Cancer Treatment Foundation: Estonian Health Insurance Fund takes over funding of six anticancer drugs from donors
Since 1 January the Estonian Health Insurance Fund has been compensating six modern anticancer drugs, which people previously had to purchase relying on the help of the Cancer Treatment Foundation and other charitable funds.
The medicines are for the treatment of lung, bone marrow, stomach, oesophageal and kidney tumours, lymphoma and leukaemia. According to the Health Insurance Fund, around 200 people per year require these specific medicines.
"We welcome the fact that these treatments, which to date people have had to rely on the help of donors in order to buy, are now being covered under state health insurance,” said Toivo Tänavsuu, the head of the cancer treatment foundation ‘The Gift of Life’. “Four out of six drugs are known to us here at the foundation. Over time we’ve purchased these medications for many people, thereby helping them to escape the abyss that the non-funding of the drugs would otherwise have left them in."

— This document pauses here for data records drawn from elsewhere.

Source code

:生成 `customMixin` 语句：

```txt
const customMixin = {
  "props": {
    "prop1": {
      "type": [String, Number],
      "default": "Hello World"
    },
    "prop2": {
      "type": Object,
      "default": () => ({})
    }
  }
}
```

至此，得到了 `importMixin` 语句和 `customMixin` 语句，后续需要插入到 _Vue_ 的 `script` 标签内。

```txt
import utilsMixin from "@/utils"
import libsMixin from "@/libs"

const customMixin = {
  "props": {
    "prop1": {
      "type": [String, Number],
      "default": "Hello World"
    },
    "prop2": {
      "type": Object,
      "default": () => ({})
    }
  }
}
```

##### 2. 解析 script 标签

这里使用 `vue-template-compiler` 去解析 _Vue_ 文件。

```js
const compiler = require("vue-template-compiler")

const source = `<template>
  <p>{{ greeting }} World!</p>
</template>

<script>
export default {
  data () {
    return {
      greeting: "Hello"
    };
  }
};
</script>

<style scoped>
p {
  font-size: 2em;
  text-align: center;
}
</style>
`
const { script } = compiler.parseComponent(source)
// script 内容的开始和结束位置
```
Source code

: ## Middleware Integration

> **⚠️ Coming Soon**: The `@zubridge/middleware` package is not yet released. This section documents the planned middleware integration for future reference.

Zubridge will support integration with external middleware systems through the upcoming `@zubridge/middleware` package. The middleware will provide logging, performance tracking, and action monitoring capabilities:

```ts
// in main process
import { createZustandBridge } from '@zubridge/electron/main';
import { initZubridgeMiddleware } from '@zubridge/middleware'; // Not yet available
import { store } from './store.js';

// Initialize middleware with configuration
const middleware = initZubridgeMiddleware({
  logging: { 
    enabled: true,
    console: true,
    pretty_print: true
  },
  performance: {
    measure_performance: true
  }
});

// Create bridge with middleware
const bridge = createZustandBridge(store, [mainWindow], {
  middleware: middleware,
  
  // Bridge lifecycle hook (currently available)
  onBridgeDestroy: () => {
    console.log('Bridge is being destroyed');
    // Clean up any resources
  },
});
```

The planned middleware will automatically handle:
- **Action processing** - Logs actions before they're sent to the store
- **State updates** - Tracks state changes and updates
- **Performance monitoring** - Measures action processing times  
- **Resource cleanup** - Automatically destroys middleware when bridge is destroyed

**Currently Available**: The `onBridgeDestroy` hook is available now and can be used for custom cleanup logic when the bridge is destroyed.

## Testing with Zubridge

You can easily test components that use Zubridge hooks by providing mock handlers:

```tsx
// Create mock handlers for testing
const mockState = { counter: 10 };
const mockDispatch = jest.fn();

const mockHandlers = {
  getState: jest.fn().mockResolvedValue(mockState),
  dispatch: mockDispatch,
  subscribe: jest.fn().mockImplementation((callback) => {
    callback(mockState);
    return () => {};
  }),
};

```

The following anti-cancer medicines have been compensated by the Health Insurance Fund since the start of the year:
- DARZALEX: for the treatment of multiple myeloma in adult patients
- KEYTRUDA: for metastatic non-small cell lung cancer patients and patients with Hodgkin's lymphoma. The fund has helped many patients with different diagnoses obtain this medication. Some of them are now getting treatment at the cost of the Health Insurance Fund; others continue to have to rely on the support of the Cancer Treatment Foundation.
- ZYKADIA: for patients with metastatic non-small cell lung cancer
- XTANDI: for the treatment of metastatic prostate cancer. This medicine has been known to the foundation since 2015.
- QARZIBA: for the treatment of high-risk neuroblastoma. This is the medication which 8-year-old Annabel and 6-year-old Tauris obtained with the support of the fund, both of whom were declared free from the disease in spring 2018. ‘The Gift of Life’ and the Estonian Association of Parents of Children with Cancer, the organiser of the charity Duck Rally, contributed almost 250,000 euros to the treatment of the two children.
- BLINCYTO: for patients with lymphoblastic leukaemia. 35-year-old mother Maily was able to obtain this exorbitantly priced drug with the help of the fund in early 2018, but sadly succumbed to her illness.